= Limelight Health and Well-being Hub =

Limelight is a community health centre in Old Trafford run by Trafford Housing Trust designed to improve the health outcomes of local people. It contains 81 extra care apartments, two GP surgeries, a public library, a community café, an optician, a pharmacy, a hair and beauty salon, and a 40-place children's nursery. There are event spaces that can be hired for weddings or business meetings. St Bride's Church and rectory has also relocated to the site.

==Construction==
It was built by Willmott Dixon and opened in 2017 by Lemn Sissay and Diane Modahl.

==Features and residents==
The apartments are restricted to people aged 55 and over who need care and support. Some are rented and some are leased. There are support staff on the premises at all times.

A resident-led management committee was established before the building was opened. It is the District Nursing base for North Trafford. The area has a substantial African Caribbean population and efforts have been made to involve them in the design and running of the centre.
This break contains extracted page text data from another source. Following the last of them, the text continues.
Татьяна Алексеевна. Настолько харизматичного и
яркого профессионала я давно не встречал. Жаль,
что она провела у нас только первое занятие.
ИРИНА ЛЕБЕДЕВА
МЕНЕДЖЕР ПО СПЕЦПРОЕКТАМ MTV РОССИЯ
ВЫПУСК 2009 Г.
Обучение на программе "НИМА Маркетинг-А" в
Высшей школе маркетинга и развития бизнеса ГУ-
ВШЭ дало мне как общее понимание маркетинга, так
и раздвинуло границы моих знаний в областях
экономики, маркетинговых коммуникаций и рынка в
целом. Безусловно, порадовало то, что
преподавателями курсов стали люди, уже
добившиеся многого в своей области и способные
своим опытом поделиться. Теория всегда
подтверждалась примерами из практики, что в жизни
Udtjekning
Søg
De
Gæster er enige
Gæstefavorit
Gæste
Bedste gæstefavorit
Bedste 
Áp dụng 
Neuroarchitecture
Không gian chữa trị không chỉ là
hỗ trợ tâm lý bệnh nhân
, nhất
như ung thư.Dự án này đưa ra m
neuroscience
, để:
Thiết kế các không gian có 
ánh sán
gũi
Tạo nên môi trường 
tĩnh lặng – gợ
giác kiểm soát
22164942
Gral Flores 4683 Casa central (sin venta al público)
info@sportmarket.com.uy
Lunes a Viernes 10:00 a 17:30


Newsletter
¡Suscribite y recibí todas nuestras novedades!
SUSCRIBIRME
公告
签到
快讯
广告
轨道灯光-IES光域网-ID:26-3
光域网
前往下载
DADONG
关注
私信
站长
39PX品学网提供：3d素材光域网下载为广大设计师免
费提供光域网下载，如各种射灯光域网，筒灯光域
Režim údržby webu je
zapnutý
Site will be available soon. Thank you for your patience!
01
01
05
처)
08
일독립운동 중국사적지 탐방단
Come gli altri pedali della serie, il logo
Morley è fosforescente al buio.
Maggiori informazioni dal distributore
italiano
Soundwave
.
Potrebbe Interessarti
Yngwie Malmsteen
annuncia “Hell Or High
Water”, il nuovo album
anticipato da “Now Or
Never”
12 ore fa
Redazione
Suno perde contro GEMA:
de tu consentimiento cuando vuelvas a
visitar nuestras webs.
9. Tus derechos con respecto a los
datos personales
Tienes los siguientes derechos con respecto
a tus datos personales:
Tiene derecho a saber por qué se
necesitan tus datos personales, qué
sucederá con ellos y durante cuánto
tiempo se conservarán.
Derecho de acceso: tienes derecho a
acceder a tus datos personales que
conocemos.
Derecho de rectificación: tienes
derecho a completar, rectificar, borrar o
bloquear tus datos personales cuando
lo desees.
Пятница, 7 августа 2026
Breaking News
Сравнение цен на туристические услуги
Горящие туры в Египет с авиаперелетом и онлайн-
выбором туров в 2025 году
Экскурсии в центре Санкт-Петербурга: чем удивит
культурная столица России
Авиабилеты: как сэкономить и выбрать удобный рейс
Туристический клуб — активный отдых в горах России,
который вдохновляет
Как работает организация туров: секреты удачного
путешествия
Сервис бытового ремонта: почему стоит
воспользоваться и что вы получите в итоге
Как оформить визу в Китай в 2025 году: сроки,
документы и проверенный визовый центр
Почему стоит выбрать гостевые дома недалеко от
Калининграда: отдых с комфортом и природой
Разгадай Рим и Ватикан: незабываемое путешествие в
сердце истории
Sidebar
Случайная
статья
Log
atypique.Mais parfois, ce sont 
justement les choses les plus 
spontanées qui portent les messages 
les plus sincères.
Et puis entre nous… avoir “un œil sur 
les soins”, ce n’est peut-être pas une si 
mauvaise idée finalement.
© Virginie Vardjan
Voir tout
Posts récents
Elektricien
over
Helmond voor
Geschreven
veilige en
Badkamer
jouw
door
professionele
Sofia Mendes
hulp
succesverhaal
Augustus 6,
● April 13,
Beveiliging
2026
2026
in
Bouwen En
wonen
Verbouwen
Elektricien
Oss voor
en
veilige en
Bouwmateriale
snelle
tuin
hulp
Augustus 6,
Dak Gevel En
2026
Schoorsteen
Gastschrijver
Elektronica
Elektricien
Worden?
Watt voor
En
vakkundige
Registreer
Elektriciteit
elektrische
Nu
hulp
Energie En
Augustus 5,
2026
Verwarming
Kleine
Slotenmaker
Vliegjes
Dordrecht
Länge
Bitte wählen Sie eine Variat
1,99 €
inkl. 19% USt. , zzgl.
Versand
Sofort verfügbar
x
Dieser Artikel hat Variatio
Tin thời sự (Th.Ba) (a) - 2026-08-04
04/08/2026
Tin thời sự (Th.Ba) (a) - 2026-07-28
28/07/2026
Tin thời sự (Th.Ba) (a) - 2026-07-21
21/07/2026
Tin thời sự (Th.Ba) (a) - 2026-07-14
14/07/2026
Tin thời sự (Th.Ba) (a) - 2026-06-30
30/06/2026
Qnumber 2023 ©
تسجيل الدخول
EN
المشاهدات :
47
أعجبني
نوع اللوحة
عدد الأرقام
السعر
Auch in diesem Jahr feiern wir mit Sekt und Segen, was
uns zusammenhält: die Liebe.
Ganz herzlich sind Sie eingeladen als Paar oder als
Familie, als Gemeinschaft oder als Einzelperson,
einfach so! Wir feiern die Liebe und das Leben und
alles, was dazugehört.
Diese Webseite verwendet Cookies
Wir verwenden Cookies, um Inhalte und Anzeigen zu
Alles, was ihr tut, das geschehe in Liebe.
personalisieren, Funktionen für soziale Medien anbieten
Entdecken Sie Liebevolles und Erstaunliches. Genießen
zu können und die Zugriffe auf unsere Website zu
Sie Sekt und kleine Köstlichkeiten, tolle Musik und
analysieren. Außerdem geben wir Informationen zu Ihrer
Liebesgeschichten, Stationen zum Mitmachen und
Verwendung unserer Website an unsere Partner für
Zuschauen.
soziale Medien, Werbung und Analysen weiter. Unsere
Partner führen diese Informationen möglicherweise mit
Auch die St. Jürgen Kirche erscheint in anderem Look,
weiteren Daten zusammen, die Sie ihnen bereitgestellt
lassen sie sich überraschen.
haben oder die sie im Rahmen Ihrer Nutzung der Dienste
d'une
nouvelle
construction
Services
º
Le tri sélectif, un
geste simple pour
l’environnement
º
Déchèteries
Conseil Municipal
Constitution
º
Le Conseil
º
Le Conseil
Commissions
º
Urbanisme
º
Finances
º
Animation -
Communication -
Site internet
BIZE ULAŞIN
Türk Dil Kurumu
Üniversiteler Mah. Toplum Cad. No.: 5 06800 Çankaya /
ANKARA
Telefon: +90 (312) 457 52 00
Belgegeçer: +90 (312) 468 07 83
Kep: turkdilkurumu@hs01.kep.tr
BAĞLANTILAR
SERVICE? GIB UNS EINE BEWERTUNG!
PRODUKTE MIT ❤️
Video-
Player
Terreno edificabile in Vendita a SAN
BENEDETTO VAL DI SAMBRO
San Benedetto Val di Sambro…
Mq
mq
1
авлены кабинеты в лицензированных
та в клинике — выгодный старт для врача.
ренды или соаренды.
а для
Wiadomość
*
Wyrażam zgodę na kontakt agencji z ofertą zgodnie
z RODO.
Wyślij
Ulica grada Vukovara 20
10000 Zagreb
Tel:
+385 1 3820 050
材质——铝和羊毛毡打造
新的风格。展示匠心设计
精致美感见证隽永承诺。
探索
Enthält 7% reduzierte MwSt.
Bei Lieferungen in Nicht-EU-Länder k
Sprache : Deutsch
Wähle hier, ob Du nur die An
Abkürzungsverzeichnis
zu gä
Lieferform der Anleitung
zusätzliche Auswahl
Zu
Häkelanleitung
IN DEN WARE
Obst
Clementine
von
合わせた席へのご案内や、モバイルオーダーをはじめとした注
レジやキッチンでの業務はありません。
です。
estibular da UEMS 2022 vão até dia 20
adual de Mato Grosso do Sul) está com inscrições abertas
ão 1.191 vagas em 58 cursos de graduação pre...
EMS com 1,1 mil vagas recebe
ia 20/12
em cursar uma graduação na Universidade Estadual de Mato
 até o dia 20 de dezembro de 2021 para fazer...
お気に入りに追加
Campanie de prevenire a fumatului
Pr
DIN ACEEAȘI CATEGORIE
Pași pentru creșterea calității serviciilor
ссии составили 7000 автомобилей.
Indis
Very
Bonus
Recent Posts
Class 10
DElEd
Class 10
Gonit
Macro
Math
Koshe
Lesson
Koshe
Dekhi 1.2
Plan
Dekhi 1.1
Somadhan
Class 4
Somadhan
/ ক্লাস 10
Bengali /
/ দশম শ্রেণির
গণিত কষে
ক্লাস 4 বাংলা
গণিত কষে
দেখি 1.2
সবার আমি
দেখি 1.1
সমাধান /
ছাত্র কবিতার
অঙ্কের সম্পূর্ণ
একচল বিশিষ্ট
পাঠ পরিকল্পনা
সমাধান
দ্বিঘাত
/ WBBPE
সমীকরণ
It is intended to be an intergenerational space with activities for young families, teenagers and older people.

==Reception==
It won the prizes for the best older people's housing development and best affordable housing development (in the larger category) at the Inside Housing Development Awards 2018. It was the only development to win two prizes. The judges described it as "a creative and iconic reimagining of terraced houses that provides a variety of tenures and satisfies high environmental and design standards” and ""A truly outstanding scheme of bold, statement architecture".